A desconstrução do Brasil

A história das nações é uma história de construção política, mas hoje minha sensação dolorosa é a de que estamos desconstruindo o Brasil. Desde 1980 a economia brasileira cresce pouco mais de 1% ao ano, per capita; nos dois últimos anos essa renda caiu cerca de 8,4%; o desemprego alcança índices inimagináveis; os resultados decepcionantes do PIB trimestral e da indústria sugerem que a recessão se estenderá por mais um ano. O baixo crescimento está associado ao regime econômico liberal-conservador instaurado pelas “reformas”: abertura comercial e financeira de 1990-92, as desnacionalizações e privatizações de 1995 e o “tripé macroeconômico” de 1999.

Nesse quadro, o crescimento teria que ser necessariamente baixo, porque duas das pernas do tripé impedem o investimento e o crescimento: juros altos (“meta de inflação”) e câmbio apreciado no longo prazo (“câmbio flutuante”). E teria que ser entremeado de crises financeiras (1998, 2002, 2015), porque a moeda nacional apreciada e os correspondentes deficit em conta-corrente são desejados pela ortodoxia liberal, que os identifica com “poupança externa”, a qual aumentaria os investimentos.

Na verdade, os deficit desejados apreciam o câmbio, aumentam o consumo e a dívida privada e levam o país à crise financeira. Em 2003 Lula chegou ao poder. Em seus oito anos de governo manteve o regime liberal-conservador intacto; os rentistas continuando a capturar 6% do PIB graças a uma taxa de juros altíssima.

Lula apenas usou o excedente produzido pelo boom de commodities para aumentar o salário mínimo e as transferências aos pobres. Dessa maneira, rentistas e financistas, que já eram os grandes beneficiados do sistema, continuaram a sê-lo, mas agora a eles se juntavam os pobres. E a classe média tradicional? Foi esquecida, tanto no período conservador (1990-2002) quanto no social-democrático (2003-2014). Frustrada e indignada com a corrupção generalizada, em 2013 a classe média fletiu para a direita liberal.

Antes disto, em 2011, Dilma Rousseff tentara mudar esse regime ao baixar a taxa de juros, mas o câmbio estava enormemente apreciado, e as empresas industriais, sem lucro, não investiram. Não podiam investir. Como a baixa dos juros não foi acompanhada de ajuste fiscal, a inflação aumentou, a crítica generalizou-se, e o governo bateu em retirada.

_Itens armazenados_:
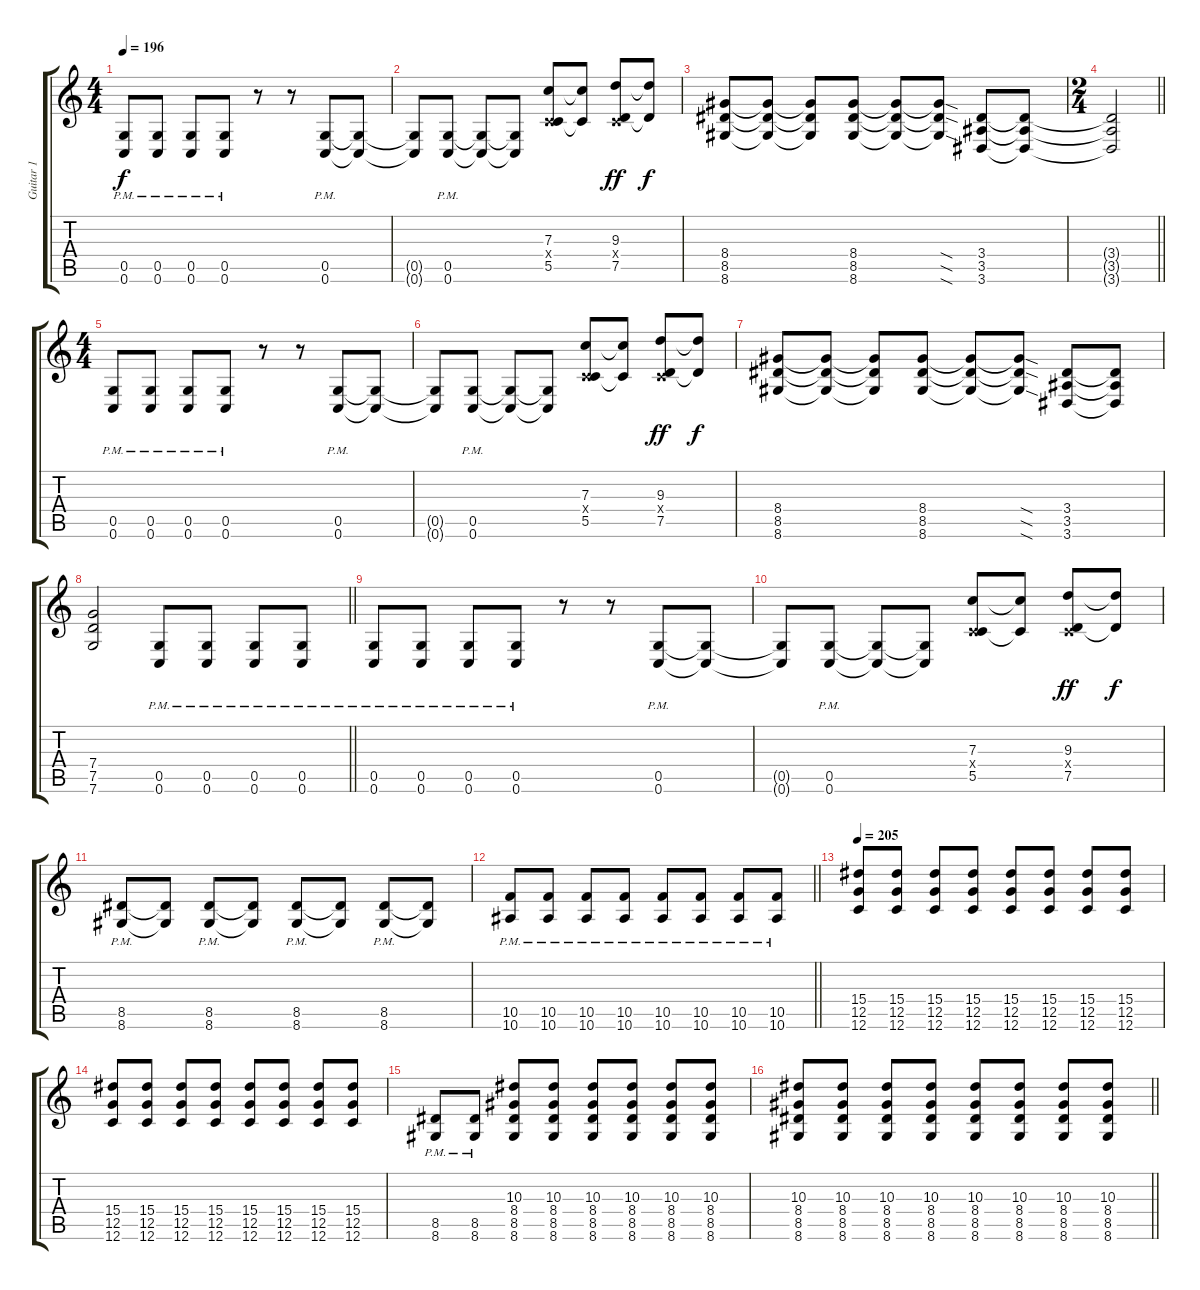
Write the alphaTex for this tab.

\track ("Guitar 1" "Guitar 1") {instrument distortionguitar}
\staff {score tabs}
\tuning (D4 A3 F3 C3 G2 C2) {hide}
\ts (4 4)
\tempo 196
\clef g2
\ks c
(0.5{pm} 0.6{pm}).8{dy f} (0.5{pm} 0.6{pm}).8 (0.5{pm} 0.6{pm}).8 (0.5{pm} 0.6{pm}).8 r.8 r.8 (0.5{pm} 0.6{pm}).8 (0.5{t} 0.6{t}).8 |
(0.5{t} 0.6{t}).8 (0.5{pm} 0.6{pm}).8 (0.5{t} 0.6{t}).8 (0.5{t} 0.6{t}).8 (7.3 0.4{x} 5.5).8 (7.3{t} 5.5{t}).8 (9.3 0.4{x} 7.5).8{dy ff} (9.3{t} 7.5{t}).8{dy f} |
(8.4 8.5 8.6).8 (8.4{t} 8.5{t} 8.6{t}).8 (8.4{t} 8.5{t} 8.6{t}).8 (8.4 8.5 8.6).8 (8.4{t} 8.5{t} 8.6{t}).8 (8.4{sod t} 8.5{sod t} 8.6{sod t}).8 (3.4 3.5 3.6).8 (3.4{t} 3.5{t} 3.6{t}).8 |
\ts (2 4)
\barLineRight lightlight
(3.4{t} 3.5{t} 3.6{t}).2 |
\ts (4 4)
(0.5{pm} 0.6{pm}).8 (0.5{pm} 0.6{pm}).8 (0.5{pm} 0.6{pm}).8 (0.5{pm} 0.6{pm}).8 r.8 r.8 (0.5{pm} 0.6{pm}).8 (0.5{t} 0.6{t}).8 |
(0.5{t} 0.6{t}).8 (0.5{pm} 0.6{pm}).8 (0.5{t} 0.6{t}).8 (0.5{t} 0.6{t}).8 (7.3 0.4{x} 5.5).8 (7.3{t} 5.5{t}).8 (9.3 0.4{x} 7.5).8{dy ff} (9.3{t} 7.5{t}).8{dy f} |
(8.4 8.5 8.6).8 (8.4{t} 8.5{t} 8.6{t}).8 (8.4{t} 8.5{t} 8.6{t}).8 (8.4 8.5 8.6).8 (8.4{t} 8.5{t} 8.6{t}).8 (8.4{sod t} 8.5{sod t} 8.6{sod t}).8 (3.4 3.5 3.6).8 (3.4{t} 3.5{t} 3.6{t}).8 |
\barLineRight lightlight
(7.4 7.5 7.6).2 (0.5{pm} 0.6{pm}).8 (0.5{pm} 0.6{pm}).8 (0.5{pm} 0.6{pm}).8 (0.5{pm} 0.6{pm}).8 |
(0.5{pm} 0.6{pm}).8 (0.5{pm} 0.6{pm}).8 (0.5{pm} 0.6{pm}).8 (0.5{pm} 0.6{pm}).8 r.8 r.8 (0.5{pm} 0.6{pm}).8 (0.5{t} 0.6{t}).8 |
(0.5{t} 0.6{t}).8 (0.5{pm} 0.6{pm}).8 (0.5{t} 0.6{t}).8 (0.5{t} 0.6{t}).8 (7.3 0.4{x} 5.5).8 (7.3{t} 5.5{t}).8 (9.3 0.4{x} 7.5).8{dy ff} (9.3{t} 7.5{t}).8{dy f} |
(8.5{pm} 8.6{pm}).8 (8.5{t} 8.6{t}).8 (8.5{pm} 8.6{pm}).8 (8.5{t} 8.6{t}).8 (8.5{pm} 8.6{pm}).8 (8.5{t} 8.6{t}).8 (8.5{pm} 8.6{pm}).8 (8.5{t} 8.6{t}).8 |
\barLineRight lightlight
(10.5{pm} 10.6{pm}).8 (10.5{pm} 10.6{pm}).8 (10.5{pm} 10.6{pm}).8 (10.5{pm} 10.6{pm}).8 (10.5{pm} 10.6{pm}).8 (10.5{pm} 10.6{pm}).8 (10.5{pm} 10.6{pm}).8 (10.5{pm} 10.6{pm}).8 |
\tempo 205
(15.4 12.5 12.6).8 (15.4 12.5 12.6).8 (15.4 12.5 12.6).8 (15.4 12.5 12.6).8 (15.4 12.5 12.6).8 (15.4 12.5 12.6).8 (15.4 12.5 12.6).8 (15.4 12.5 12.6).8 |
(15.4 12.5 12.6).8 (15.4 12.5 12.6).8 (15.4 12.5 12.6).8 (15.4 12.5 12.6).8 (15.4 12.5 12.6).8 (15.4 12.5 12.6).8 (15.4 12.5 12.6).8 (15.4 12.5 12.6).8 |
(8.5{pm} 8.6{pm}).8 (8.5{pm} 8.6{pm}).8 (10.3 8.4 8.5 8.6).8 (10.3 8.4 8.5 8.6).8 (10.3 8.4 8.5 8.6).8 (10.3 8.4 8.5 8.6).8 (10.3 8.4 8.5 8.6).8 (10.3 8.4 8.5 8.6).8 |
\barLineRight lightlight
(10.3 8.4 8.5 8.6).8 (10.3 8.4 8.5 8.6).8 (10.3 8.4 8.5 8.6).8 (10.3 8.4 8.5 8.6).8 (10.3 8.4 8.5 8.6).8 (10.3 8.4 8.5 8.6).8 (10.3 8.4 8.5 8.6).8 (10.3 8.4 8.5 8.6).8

_Tarefas propostas_:
1. Indique todos os anos de crise financeira mencionados no texto sobre a economia brasileira.
2. Segundo o texto sobre a economia brasileira, que parcela do PIB os rentistas continuaram a capturar durante o governo Lula?
3. Transcreva do texto sobre a economia brasileira tudo o que vai de "Lula apenas usou" até "bateu em retirada.".
Os itens não têm relação com o texto sobre a economia brasileira.

_Respostas por tarefa_:
1. 1998, 2002 e 2015.

2. Os rentistas continuaram a capturar 6% do PIB.

3.
Lula apenas usou o excedente produzido pelo boom de commodities para aumentar o salário mínimo e as transferências aos pobres. Dessa maneira, rentistas e financistas, que já eram os grandes beneficiados do sistema, continuaram a sê-lo, mas agora a eles se juntavam os pobres. E a classe média tradicional? Foi esquecida, tanto no período conservador (1990-2002) quanto no social-democrático (2003-2014). Frustrada e indignada com a corrupção generalizada, em 2013 a classe média fletiu para a direita liberal.

Antes disto, em 2011, Dilma Rousseff tentara mudar esse regime ao baixar a taxa de juros, mas o câmbio estava enormemente apreciado, e as empresas industriais, sem lucro, não investiram. Não podiam investir. Como a baixa dos juros não foi acompanhada de ajuste fiscal, a inflação aumentou, a crítica generalizou-se, e o governo bateu em retirada.